## WORK ITEM
Transcribe the following lines verbatim, omitting the pictures from your answer.
[Opening DATA EXCERPT section]
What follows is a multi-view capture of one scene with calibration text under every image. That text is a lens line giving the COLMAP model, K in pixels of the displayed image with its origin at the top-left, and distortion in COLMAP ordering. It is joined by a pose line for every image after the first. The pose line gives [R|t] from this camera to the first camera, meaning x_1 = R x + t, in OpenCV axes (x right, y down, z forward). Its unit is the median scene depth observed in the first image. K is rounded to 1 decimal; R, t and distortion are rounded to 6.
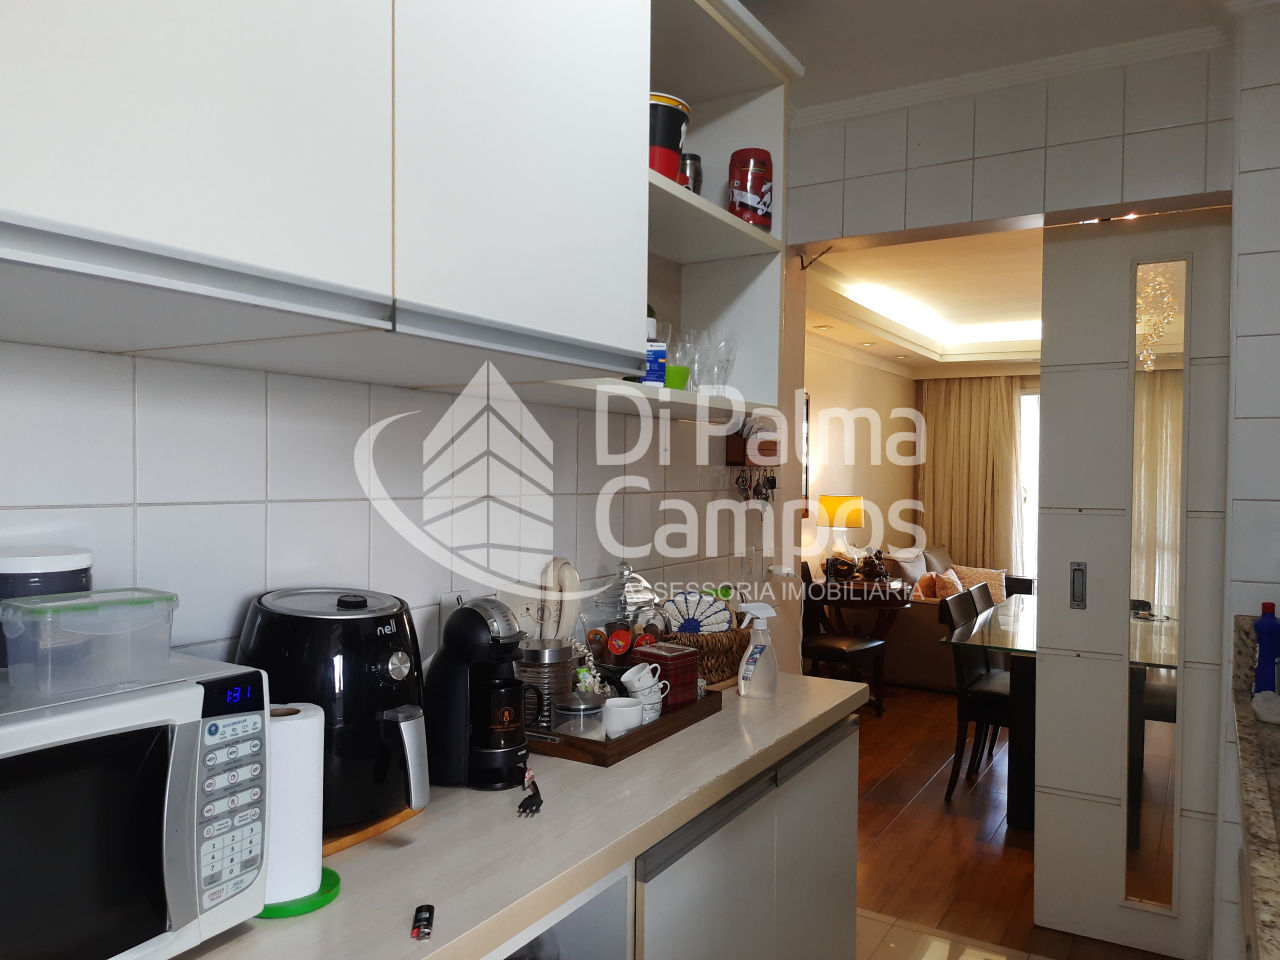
lens RADIAL K [[941.7, 0, 644.0], [0, 941.7, 485.3], [0, 0, 1]] dist [0.069363, -0.002625]
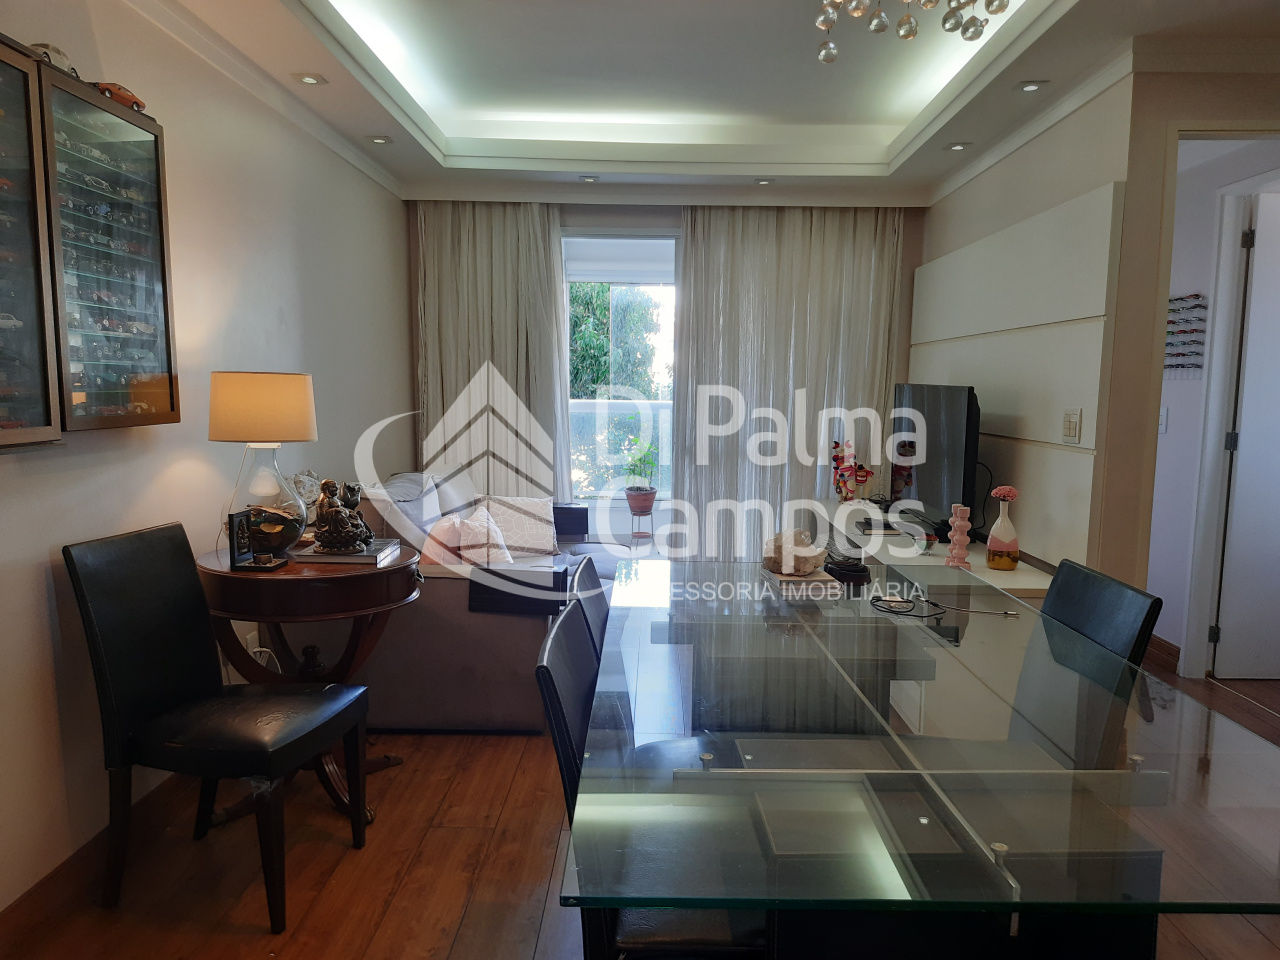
lens RADIAL K [[941.7, 0, 647.0], [0, 941.7, 487.3], [0, 0, 1]] dist [0.069363, -0.002625]
pose [[0.861900, -0.058705, 0.503668, 0.103580], [0.010589, 0.995143, 0.097869, 0.017736], [-0.506968, -0.079020, 0.858335, 0.389837]]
[Closing DATA EXCERPT section]
## RESULT FOR THIS EXERCISE
What follows is a multi-view capture of one scene with calibration text under every image. That text is a lens line giving the COLMAP model, K in pixels of the displayed image with its origin at the top-left, and distortion in COLMAP ordering. It is joined by a pose line for every image after the first. The pose line gives [R|t] from this camera to the first camera, meaning x_1 = R x + t, in OpenCV axes (x right, y down, z forward). Its unit is the median scene depth observed in the first image. K is rounded to 1 decimal; R, t and distortion are rounded to 6.
lens RADIAL K [[941.7, 0, 644.0], [0, 941.7, 485.3], [0, 0, 1]] dist [0.069363, -0.002625]
lens RADIAL K [[941.7, 0, 647.0], [0, 941.7, 487.3], [0, 0, 1]] dist [0.069363, -0.002625]
pose [[0.861900, -0.058705, 0.503668, 0.103580], [0.010589, 0.995143, 0.097869, 0.017736], [-0.506968, -0.079020, 0.858335, 0.389837]]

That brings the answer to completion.